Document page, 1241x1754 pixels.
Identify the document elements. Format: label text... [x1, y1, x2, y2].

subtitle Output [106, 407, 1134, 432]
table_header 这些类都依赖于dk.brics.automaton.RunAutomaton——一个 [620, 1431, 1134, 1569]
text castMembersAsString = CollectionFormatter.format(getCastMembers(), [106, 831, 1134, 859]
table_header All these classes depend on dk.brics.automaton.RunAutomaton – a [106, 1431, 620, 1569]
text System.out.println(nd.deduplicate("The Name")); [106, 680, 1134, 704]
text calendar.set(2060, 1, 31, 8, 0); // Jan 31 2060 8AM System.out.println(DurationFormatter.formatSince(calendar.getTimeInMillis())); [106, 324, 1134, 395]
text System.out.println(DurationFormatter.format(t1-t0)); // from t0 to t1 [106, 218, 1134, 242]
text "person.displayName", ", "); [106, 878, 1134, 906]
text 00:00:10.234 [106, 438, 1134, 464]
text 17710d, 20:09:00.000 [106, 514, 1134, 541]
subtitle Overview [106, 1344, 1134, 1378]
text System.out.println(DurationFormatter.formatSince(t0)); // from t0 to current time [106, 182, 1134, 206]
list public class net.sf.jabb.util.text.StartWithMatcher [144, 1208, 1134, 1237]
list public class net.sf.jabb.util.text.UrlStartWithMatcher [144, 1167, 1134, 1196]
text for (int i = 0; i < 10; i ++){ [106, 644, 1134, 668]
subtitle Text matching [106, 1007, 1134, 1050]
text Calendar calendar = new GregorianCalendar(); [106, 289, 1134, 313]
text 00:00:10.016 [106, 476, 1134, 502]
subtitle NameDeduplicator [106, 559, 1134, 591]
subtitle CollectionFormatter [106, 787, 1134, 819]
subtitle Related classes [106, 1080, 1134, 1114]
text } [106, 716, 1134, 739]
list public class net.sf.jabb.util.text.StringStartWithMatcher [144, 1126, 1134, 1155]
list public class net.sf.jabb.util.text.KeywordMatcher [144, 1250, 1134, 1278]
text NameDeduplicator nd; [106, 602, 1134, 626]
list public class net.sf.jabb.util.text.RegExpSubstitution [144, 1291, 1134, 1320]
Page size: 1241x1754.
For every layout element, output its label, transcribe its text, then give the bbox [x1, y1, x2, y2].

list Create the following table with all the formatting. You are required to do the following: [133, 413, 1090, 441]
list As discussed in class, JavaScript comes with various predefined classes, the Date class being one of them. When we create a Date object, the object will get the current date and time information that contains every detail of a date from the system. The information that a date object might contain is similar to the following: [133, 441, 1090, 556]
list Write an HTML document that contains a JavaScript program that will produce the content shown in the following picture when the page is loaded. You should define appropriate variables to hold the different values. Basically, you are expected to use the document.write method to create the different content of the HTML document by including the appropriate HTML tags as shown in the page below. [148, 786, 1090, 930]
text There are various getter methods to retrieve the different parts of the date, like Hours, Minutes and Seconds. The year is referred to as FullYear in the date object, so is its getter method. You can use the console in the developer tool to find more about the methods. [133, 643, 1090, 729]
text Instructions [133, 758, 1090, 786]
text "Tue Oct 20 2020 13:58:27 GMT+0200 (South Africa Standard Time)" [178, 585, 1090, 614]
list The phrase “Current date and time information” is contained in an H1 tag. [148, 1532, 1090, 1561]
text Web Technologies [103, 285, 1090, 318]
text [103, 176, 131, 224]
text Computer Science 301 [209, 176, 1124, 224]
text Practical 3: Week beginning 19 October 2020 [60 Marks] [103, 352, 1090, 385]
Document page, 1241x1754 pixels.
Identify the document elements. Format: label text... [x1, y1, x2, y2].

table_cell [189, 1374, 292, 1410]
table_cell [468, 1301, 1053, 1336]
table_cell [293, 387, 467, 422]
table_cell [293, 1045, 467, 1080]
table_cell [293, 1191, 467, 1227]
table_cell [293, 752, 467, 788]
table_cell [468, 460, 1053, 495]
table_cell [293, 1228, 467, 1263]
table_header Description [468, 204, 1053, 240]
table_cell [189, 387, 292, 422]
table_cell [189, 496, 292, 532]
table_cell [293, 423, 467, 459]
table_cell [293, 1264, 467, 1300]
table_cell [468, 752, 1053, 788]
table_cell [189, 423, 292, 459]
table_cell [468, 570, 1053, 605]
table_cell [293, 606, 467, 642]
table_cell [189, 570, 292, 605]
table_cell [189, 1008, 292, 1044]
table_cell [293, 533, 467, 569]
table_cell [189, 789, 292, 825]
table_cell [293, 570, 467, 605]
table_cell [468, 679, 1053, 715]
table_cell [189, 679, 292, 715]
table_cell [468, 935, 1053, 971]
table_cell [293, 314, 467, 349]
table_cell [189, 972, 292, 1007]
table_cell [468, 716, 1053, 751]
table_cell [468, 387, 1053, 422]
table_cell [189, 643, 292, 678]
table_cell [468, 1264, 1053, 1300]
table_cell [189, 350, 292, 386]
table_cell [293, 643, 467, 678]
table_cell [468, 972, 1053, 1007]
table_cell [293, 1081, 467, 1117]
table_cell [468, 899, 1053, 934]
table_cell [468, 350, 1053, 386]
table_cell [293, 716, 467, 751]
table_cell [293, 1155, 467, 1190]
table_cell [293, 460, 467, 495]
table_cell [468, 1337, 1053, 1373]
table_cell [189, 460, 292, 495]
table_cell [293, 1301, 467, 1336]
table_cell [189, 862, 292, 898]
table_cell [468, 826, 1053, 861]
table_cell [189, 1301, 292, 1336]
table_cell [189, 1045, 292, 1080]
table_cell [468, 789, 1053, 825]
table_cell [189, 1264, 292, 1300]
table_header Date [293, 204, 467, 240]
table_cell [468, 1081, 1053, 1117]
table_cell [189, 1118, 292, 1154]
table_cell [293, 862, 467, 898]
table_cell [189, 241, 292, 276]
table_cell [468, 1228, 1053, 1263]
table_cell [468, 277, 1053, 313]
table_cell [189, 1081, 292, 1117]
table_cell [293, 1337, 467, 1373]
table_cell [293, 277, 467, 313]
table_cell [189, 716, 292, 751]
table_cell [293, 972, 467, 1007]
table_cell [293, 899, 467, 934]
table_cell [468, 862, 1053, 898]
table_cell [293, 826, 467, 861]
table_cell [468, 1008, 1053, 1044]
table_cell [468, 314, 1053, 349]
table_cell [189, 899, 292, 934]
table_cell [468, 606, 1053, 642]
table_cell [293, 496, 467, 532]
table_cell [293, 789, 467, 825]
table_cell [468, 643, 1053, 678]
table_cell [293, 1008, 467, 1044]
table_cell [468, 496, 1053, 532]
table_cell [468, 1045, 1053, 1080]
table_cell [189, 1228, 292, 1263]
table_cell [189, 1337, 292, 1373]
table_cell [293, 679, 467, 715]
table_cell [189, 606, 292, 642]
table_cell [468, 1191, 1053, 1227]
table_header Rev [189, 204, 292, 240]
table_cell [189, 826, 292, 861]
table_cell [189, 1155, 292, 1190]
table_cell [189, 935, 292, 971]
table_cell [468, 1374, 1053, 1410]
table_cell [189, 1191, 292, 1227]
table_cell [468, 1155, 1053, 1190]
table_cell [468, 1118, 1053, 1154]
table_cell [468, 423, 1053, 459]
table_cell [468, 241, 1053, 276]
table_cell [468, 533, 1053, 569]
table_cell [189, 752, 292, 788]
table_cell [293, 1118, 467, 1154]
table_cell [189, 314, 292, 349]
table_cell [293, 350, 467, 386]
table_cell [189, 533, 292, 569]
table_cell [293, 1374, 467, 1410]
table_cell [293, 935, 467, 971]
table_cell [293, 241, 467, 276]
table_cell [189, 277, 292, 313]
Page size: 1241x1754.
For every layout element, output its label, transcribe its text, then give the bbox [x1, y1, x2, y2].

-=-=-

--- DO THIS ---
Please revise every row above, changing "bbox" to "bounding box" and leaving everything else as it is.

--- EXPECTED OUTPUT ---
Document page, 1241x1754 pixels.
Identify the document elements. Format: label text... [x1, y1, x2, y2].

subtitle Output [106, 407, 1134, 432]
table_header 这些类都依赖于dk.brics.automaton.RunAutomaton——一个 [620, 1431, 1134, 1569]
text castMembersAsString = CollectionFormatter.format(getCastMembers(), [106, 831, 1134, 859]
table_header All these classes depend on dk.brics.automaton.RunAutomaton – a [106, 1431, 620, 1569]
text System.out.println(nd.deduplicate("The Name")); [106, 680, 1134, 704]
text calendar.set(2060, 1, 31, 8, 0); // Jan 31 2060 8AM System.out.println(DurationFormatter.formatSince(calendar.getTimeInMillis())); [106, 324, 1134, 395]
text System.out.println(DurationFormatter.format(t1-t0)); // from t0 to t1 [106, 218, 1134, 242]
text "person.displayName", ", "); [106, 878, 1134, 906]
text 00:00:10.234 [106, 438, 1134, 464]
text 17710d, 20:09:00.000 [106, 514, 1134, 541]
subtitle Overview [106, 1344, 1134, 1378]
text System.out.println(DurationFormatter.formatSince(t0)); // from t0 to current time [106, 182, 1134, 206]
list public class net.sf.jabb.util.text.StartWithMatcher [144, 1208, 1134, 1237]
list public class net.sf.jabb.util.text.UrlStartWithMatcher [144, 1167, 1134, 1196]
text for (int i = 0; i < 10; i ++){ [106, 644, 1134, 668]
subtitle Text matching [106, 1007, 1134, 1050]
text Calendar calendar = new GregorianCalendar(); [106, 289, 1134, 313]
text 00:00:10.016 [106, 476, 1134, 502]
subtitle NameDeduplicator [106, 559, 1134, 591]
subtitle CollectionFormatter [106, 787, 1134, 819]
subtitle Related classes [106, 1080, 1134, 1114]
text } [106, 716, 1134, 739]
list public class net.sf.jabb.util.text.StringStartWithMatcher [144, 1126, 1134, 1155]
list public class net.sf.jabb.util.text.KeywordMatcher [144, 1250, 1134, 1278]
text NameDeduplicator nd; [106, 602, 1134, 626]
list public class net.sf.jabb.util.text.RegExpSubstitution [144, 1291, 1134, 1320]
Page size: 1241x1754.
For every layout element, output its label, transcribe its text, then give the bounding box [x1, y1, x2, y2].

list Create the following table with all the formatting. You are required to do the following: [133, 413, 1090, 441]
list As discussed in class, JavaScript comes with various predefined classes, the Date class being one of them. When we create a Date object, the object will get the current date and time information that contains every detail of a date from the system. The information that a date object might contain is similar to the following: [133, 441, 1090, 556]
list Write an HTML document that contains a JavaScript program that will produce the content shown in the following picture when the page is loaded. You should define appropriate variables to hold the different values. Basically, you are expected to use the document.write method to create the different content of the HTML document by including the appropriate HTML tags as shown in the page below. [148, 786, 1090, 930]
text There are various getter methods to retrieve the different parts of the date, like Hours, Minutes and Seconds. The year is referred to as FullYear in the date object, so is its getter method. You can use the console in the developer tool to find more about the methods. [133, 643, 1090, 729]
text Instructions [133, 758, 1090, 786]
text "Tue Oct 20 2020 13:58:27 GMT+0200 (South Africa Standard Time)" [178, 585, 1090, 614]
list The phrase “Current date and time information” is contained in an H1 tag. [148, 1532, 1090, 1561]
text Web Technologies [103, 285, 1090, 318]
text [103, 176, 131, 224]
text Computer Science 301 [209, 176, 1124, 224]
text Practical 3: Week beginning 19 October 2020 [60 Marks] [103, 352, 1090, 385]
Document page, 1241x1754 pixels.
Identify the document elements. Format: label text... [x1, y1, x2, y2].

table_cell [189, 1374, 292, 1410]
table_cell [468, 1301, 1053, 1336]
table_cell [293, 387, 467, 422]
table_cell [293, 1045, 467, 1080]
table_cell [293, 1191, 467, 1227]
table_cell [293, 752, 467, 788]
table_cell [468, 460, 1053, 495]
table_cell [293, 1228, 467, 1263]
table_header Description [468, 204, 1053, 240]
table_cell [189, 387, 292, 422]
table_cell [189, 496, 292, 532]
table_cell [293, 423, 467, 459]
table_cell [293, 1264, 467, 1300]
table_cell [468, 752, 1053, 788]
table_cell [189, 423, 292, 459]
table_cell [468, 570, 1053, 605]
table_cell [293, 606, 467, 642]
table_cell [189, 570, 292, 605]
table_cell [189, 1008, 292, 1044]
table_cell [293, 533, 467, 569]
table_cell [189, 789, 292, 825]
table_cell [293, 570, 467, 605]
table_cell [468, 679, 1053, 715]
table_cell [189, 679, 292, 715]
table_cell [468, 935, 1053, 971]
table_cell [293, 314, 467, 349]
table_cell [189, 972, 292, 1007]
table_cell [468, 716, 1053, 751]
table_cell [468, 387, 1053, 422]
table_cell [189, 643, 292, 678]
table_cell [468, 1264, 1053, 1300]
table_cell [189, 350, 292, 386]
table_cell [293, 643, 467, 678]
table_cell [468, 972, 1053, 1007]
table_cell [293, 1081, 467, 1117]
table_cell [468, 899, 1053, 934]
table_cell [468, 350, 1053, 386]
table_cell [293, 716, 467, 751]
table_cell [293, 1155, 467, 1190]
table_cell [293, 460, 467, 495]
table_cell [468, 1337, 1053, 1373]
table_cell [189, 460, 292, 495]
table_cell [293, 1301, 467, 1336]
table_cell [189, 862, 292, 898]
table_cell [468, 826, 1053, 861]
table_cell [189, 1301, 292, 1336]
table_cell [189, 1045, 292, 1080]
table_cell [468, 789, 1053, 825]
table_cell [189, 1264, 292, 1300]
table_header Date [293, 204, 467, 240]
table_cell [468, 1081, 1053, 1117]
table_cell [189, 1118, 292, 1154]
table_cell [293, 862, 467, 898]
table_cell [189, 241, 292, 276]
table_cell [468, 1228, 1053, 1263]
table_cell [468, 277, 1053, 313]
table_cell [189, 1081, 292, 1117]
table_cell [293, 1337, 467, 1373]
table_cell [293, 277, 467, 313]
table_cell [189, 716, 292, 751]
table_cell [293, 972, 467, 1007]
table_cell [293, 899, 467, 934]
table_cell [468, 862, 1053, 898]
table_cell [293, 826, 467, 861]
table_cell [468, 1008, 1053, 1044]
table_cell [468, 314, 1053, 349]
table_cell [189, 899, 292, 934]
table_cell [468, 606, 1053, 642]
table_cell [293, 496, 467, 532]
table_cell [293, 789, 467, 825]
table_cell [468, 643, 1053, 678]
table_cell [293, 1008, 467, 1044]
table_cell [468, 496, 1053, 532]
table_cell [468, 1045, 1053, 1080]
table_cell [189, 1228, 292, 1263]
table_cell [189, 1337, 292, 1373]
table_cell [293, 679, 467, 715]
table_cell [189, 606, 292, 642]
table_cell [468, 1191, 1053, 1227]
table_header Rev [189, 204, 292, 240]
table_cell [189, 826, 292, 861]
table_cell [189, 1155, 292, 1190]
table_cell [189, 935, 292, 971]
table_cell [468, 1374, 1053, 1410]
table_cell [189, 1191, 292, 1227]
table_cell [468, 1155, 1053, 1190]
table_cell [468, 1118, 1053, 1154]
table_cell [468, 423, 1053, 459]
table_cell [468, 241, 1053, 276]
table_cell [468, 533, 1053, 569]
table_cell [189, 752, 292, 788]
table_cell [293, 1118, 467, 1154]
table_cell [189, 314, 292, 349]
table_cell [293, 350, 467, 386]
table_cell [189, 533, 292, 569]
table_cell [293, 1374, 467, 1410]
table_cell [293, 935, 467, 971]
table_cell [293, 241, 467, 276]
table_cell [189, 277, 292, 313]
Page size: 1241x1754.
For every layout element, output its label, transcribe its text, then give the bounding box [x1, y1, x2, y2].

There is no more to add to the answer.